— А что, если мы сами предложим ему союз? — внезапно сказал император.
— В каком смысле, государь?
— Совместные действия против католиков. Он ударяет с севера, мы — с юга. Он отвлекает силы папы и императора, мы отвоёвываем Константинополь.
Михаил задумался:
— Идея интересная. Но что нам предложить взамен?
— Признание его титулов. Торговые привилегии. Поддержку Константинопольского патриарха. А главное — невмешательство в его дела.
— А если он потребует большего? Скажем, признания себя равным василевсу?
Лицо Иоанна потемнело:
— Равным? Василевсу ромеев? Наследнику Константина и Юстиниана? Никогда!
— Но тогда как убедить его в нашей искренности?
Император вернулся к столу и взял третье письмо — от митрополита Киевского Петра, бежавшего в Константинополь после монгольского нашествия:
— Слушай, что пишет митрополит Петр: *«Сей князь Виктор воистину послан Богом для защиты православных. Он восстановил Киев из руин, построил новые храмы, призвал беженцев вернуться в родные места. Народ видит в нём не завоевателя, а освободителя»*.
— Значит, он действительно благочестив?
— Похоже на то. А значит, можно попробовать найти общий язык.
Михаил достал из-за пояса восковые дощечки:
— Какие инструкции дать послу, государь?
Иоанн задумался, формулируя свою позицию:
— Первое — поздравления с победами и пожелания дальнейших успехов в борьбе с врагами православия.
— Второе — предложение о торговом сотрудничестве. Наши купцы получают привилегии в его портах, его — в наших.
— Третье — обмен информацией о планах общих врагов. Папа готовит крестовый поход — пусть знает об этом заранее.
— А о Константинополе что говорить?
Император долго молчал, взвешивая слова:
— Скажи так: Константинополь — древняя столица православия, и освобождение её от латинян — священный долг всех православных правителей. Но действовать нужно согласованно, чтобы не мешать друг другу.
— Понятно. А если он прямо спросит о ваших планах?
— Тогда скажи: василевс готовится к освобождению столицы, но точные сроки зависят от международной обстановки.
Михаил записывал каждое слово:
— А кого послать с таким деликатным поручением?
— Никифора Григора. Он умён, образован, говорит по-славянски. К тому же не слишком известен при дворе — если что-то пойдёт не так, всегда можно отречься от его слов.
Логофет кивнул, но выражение его лица оставалось озабоченным:
— Государь, позволю себе заметить: мы играем с огнём. Этот Виктор может оказаться слишком сильным союзником.
— Что ты имеешь в виду?
— А что, если он действительно освободит Константинополь? И провозгласит себя императором ромеев? Тогда нам останется только Никея и воспоминания о былом величии.
Иоанн встал и подошёл к императорскому трону, стоявшему в углу кабинета. Это была копия древнего трона константинопольских василевсов — настоящий находился во дворце Буколеон, в руках латинских узурпаторов.
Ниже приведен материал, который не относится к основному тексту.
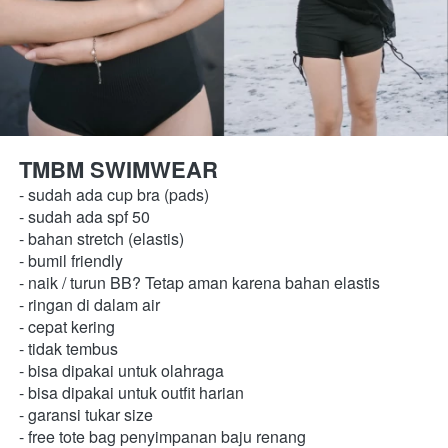
TMBM SWIMWEAR 
- sudah ada cup bra (pads) 
- sudah ada spf 50 
- bahan stretch (elastis) 
- bumil friendly 
- naik / turun BB? Tetap aman karena bahan elastis
- ringan di dalam air 
- cepat kering 
- tidak tembus 
- bisa dipakai untuk olahraga 
- bisa dipakai untuk outfit harian 
- garansi tukar size 
- free tote bag penyimpanan baju renang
— Знаешь, Михаил, о чём я думаю каждый день? О том, что уже сорок лет Константинополь в чужих руках. Сорок лет! Целое поколение выросло, не видя настоящей столицы империи.
— Но ведь мы готовимся к возвращению, государь. Армия усиливается, флот строится...
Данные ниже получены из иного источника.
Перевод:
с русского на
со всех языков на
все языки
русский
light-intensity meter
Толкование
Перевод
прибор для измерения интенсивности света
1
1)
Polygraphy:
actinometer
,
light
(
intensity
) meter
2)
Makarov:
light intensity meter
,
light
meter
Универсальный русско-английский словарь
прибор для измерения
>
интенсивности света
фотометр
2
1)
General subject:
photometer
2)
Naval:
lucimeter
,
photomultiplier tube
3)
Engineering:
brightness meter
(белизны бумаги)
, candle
— Готовимся, да. Но когда это случится? Через пять лет? Через десять? А этот русский князь может взять город уже завтра. И тогда что? Будем спорить с ним в судах?
Михаил понял мысль императора:
— Вы хотите сказать, что лучше православный Константинополь под властью русского князя, чем католический под властью латинян?
— Именно это и хочу сказать. Если мы не можем вернуть город сами, пусть это сделает кто-то другой. Главное — чтобы снова зазвучала православная литургия в Святой Софии.